::: TASK INPUT
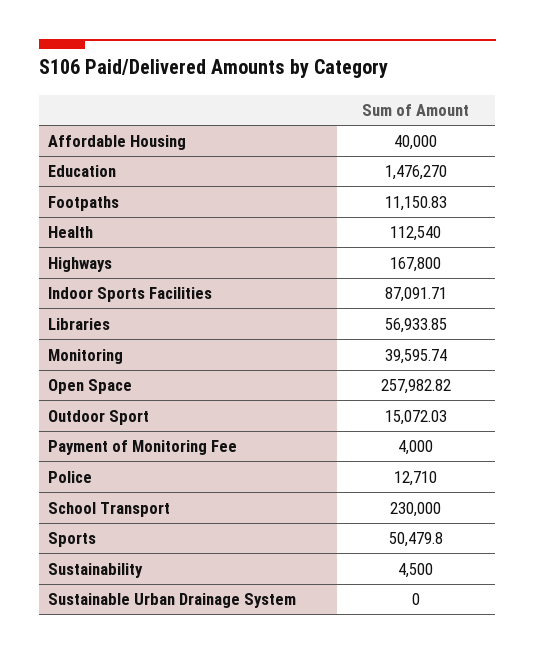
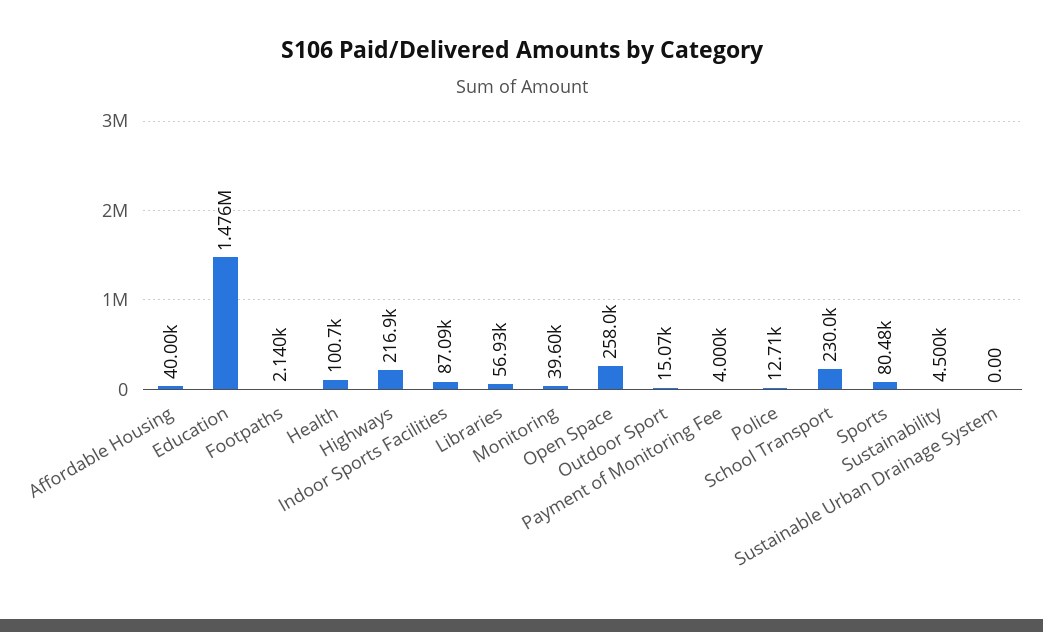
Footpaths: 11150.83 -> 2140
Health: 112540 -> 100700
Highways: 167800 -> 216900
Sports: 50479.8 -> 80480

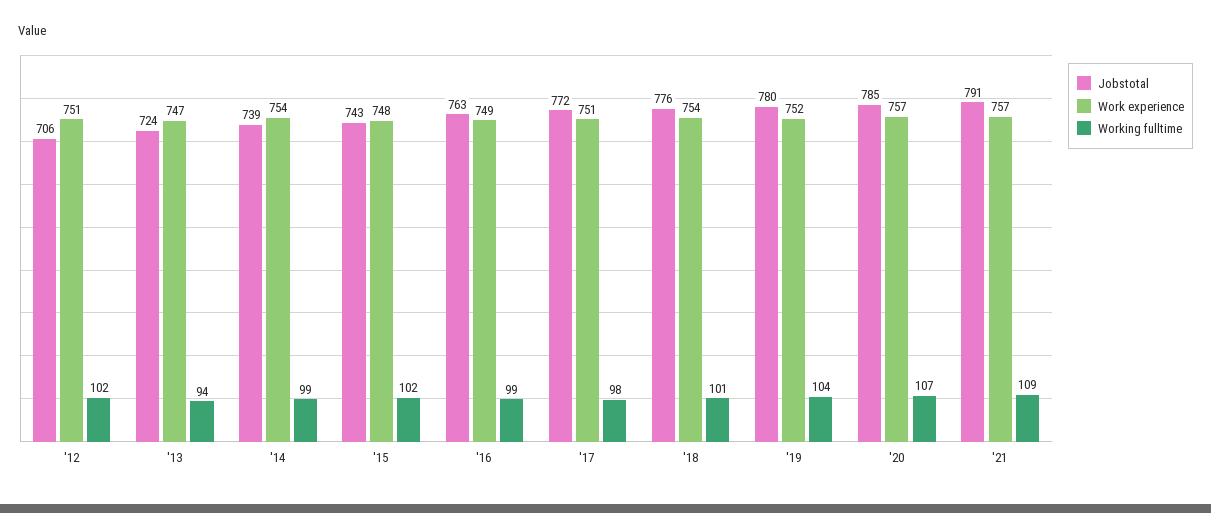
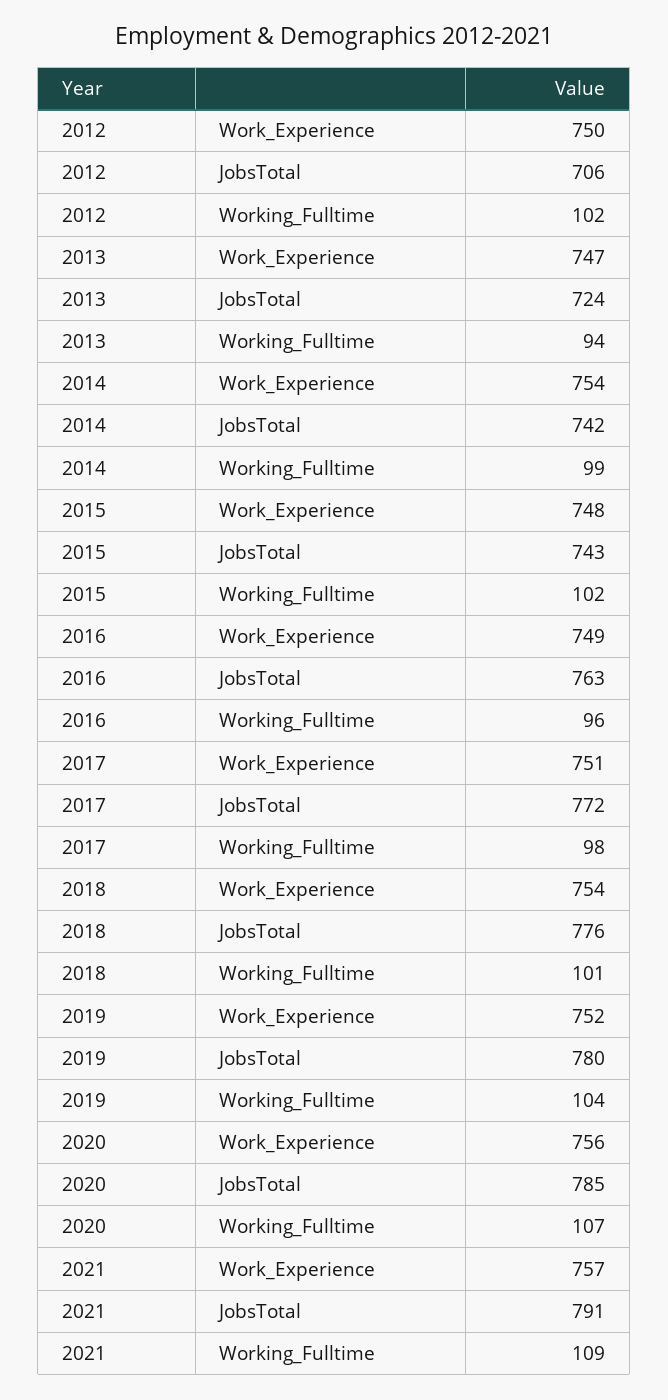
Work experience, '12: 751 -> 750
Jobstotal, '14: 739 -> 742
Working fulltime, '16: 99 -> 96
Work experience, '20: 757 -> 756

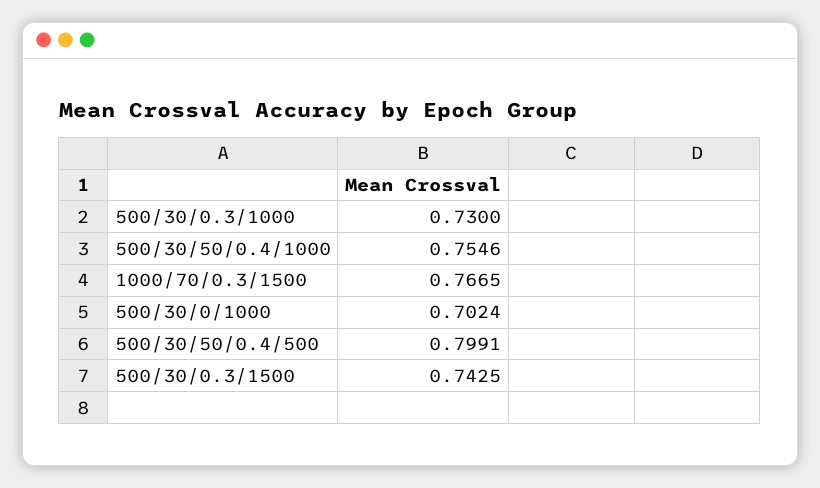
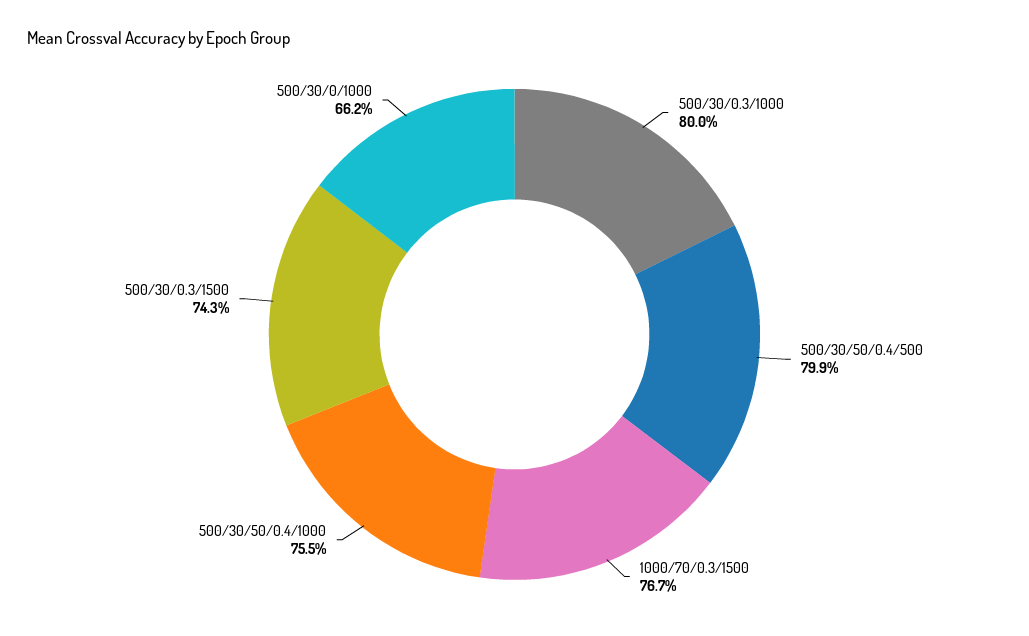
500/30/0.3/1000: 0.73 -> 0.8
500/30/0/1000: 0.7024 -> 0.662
::::::
■ **EXERCISE DETAILS**
Only lines that contain "experience" are needed, so copy each of them from the data.

■ **PROBLEM SOLUTION**
Work experience, '12: 751 -> 750
Work experience, '20: 757 -> 756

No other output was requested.